Auto ISO works rather well, adjusting from the selected speed when the camera needs more light. The D3200 has an ISO range from 100-6400 (along with a 12800 HI setting), but for practical purposes anything above ISO 800 starts to introduce a fair amount of noise - especially when shooting in low light. I’m okay shooting as high as ISO 800 and reducing some noise in post, but ISO 1600 starts to introduce too much noise to clean up (see below). I'd only shoot 3200-6400 if no other options present themselves.
LCD AND PLAYBACK
For a DSLR, the playback and LCD are nice. Playback is fast and clear and the 3-inch screen is large enough to display of a good amount of information. Navigating the menu is nice on such a large screen. In fact, the colors on the LCD are rather impressive when compared to other cameras.

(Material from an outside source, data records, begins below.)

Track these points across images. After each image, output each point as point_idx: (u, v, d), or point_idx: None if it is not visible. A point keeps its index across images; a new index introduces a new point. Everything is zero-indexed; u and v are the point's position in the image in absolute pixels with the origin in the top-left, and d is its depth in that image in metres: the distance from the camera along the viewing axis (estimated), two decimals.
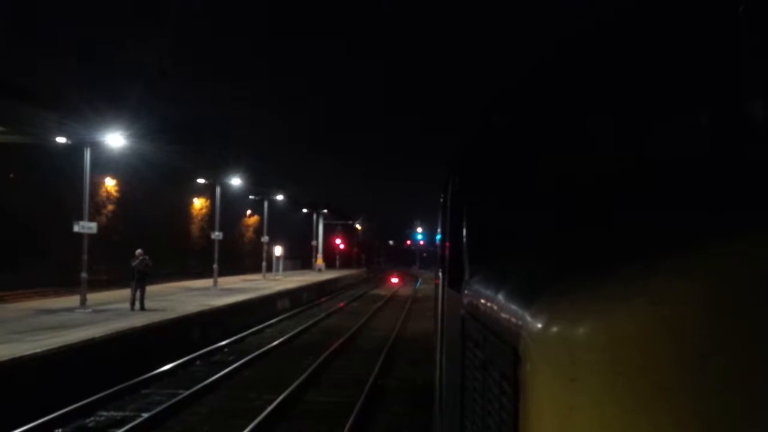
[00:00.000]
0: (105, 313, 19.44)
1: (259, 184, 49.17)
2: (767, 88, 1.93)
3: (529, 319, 1.56)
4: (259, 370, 16.45)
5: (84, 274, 21.11)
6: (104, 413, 11.95)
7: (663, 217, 1.88)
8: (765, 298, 1.29)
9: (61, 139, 23.75)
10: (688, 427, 1.30)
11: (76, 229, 21.11)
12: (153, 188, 46.39)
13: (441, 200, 5.28)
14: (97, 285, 28.35)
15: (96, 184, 38.22)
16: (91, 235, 21.83)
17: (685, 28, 2.42)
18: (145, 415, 11.50)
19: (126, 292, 22.39)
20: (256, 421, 11.02)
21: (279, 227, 56.03)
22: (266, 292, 31.35)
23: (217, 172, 39.68)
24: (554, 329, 1.46)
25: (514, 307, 1.78)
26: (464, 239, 3.23)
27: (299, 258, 69.11)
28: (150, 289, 22.19)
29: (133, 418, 11.34)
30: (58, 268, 33.75)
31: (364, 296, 44.87)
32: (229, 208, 48.71)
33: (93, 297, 22.52)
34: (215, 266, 34.79)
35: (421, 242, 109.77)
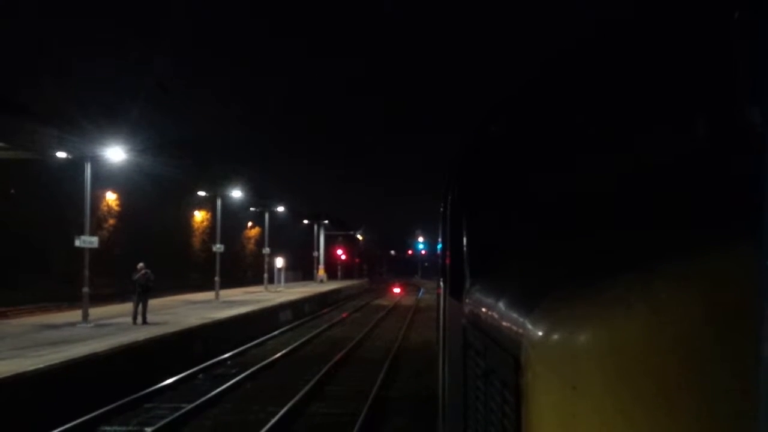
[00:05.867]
0: (107, 327, 19.41)
1: (260, 196, 49.24)
2: (763, 94, 1.94)
3: (529, 326, 1.56)
4: (262, 383, 16.38)
5: (86, 289, 21.07)
6: (107, 428, 11.90)
7: (662, 223, 1.88)
8: (764, 303, 1.30)
9: (61, 154, 23.82)
10: None
11: (77, 243, 21.10)
12: (154, 202, 46.52)
13: (441, 210, 5.28)
14: (99, 299, 28.31)
15: (97, 198, 38.32)
16: (92, 250, 21.80)
17: (681, 36, 2.44)
18: (149, 429, 11.45)
19: (128, 306, 22.36)
20: None
21: (280, 239, 56.03)
22: (268, 304, 31.29)
23: (217, 184, 39.74)
24: (555, 336, 1.46)
25: (514, 315, 1.78)
26: (465, 248, 3.23)
27: (301, 269, 69.04)
28: (152, 302, 22.15)
29: None
30: (59, 282, 33.75)
31: (367, 307, 44.74)
32: (230, 221, 48.76)
33: (95, 311, 22.48)
34: (217, 279, 34.73)
35: (423, 252, 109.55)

But, if you’re used to shooting on an iPhone, any DSLR display or playback is going feel disgusting. The 3-inch LCD on the D3200 may be great compared to other DSLRs, but is a night and day difference from my 4.7-inch Retina display on the iPhone 6 (thought, at least, I can get a histogram on the D3200). I know this isn't a fair comparison, certainly not apples to apples (pardon the pun), but it does illustrate just how far behind camera makers are compared to most cell phone makers in user interface design. If you are used to DSLR LCDs, you’ll likely be satisfied with the D3200. If this is your first DSLR, temper your expectations.
Today, the Nikon D3200 likely comes with some combination of a 18-55mm and 55-200mm kit lens and either feature Vibration Reduction (VR) or are non-VR. Together, both lenses give you great flexibility, but neither make a good walk-around lens. I constantly find myself switching lenses and often wish it came with Nikon's 18-140mm lens instead. Depending on price, it might be worth buying the body and purchasing a lens that better fits your shooting goals. It might also be worth investing in a fast lens as you become used to your D3200 (perhaps a 35mm or 50mm, f/1.8 lens), particularly if you're wanting to shoot more shallow depth of field.
With no built-in AF motor the Nikon D3200 will only autofocus with AF-S lenses. Non AF-S lenses still work fine, but require manual focus.
If you shoot handheld (meaning, not with a tripod), you might want to ensure you get a lens with VR (read image stabilization). If you shoot a lot in low-light, VR is a must. Regardless, the glass included with Nikon’s entry-level DSLRs are good enough to get you through many situations. If you find yourself wanting to do more, you’ll likely need to start looking into better optics. Thankfully, nobody makes more lenses than Nikon.
If you’re looking to make the move to a DSLR, the Nikon D3200 is an excellent choice. In my research, I found it to be a better option than most entry-level DSLRs from Canon. The D3200 offers a number of pleasant surprises - many I’m still discovering. I was disappointed to discover that the D3200 does not include bracketed exposures. If you don't know what this means, don't worry about it. If you do, you'll likely find this a befuddling as I do. Still, the camera feels good in your hands, has great image quality, lots of flexibility, and some great features that will last until you’re ready to make the move to a more pro-friendly camera.
Price, image quality, flexibility, plenty of pro features, Nikon’s lens ecosystem.
No built-in AF motor, noise issues at ISO 800/1600.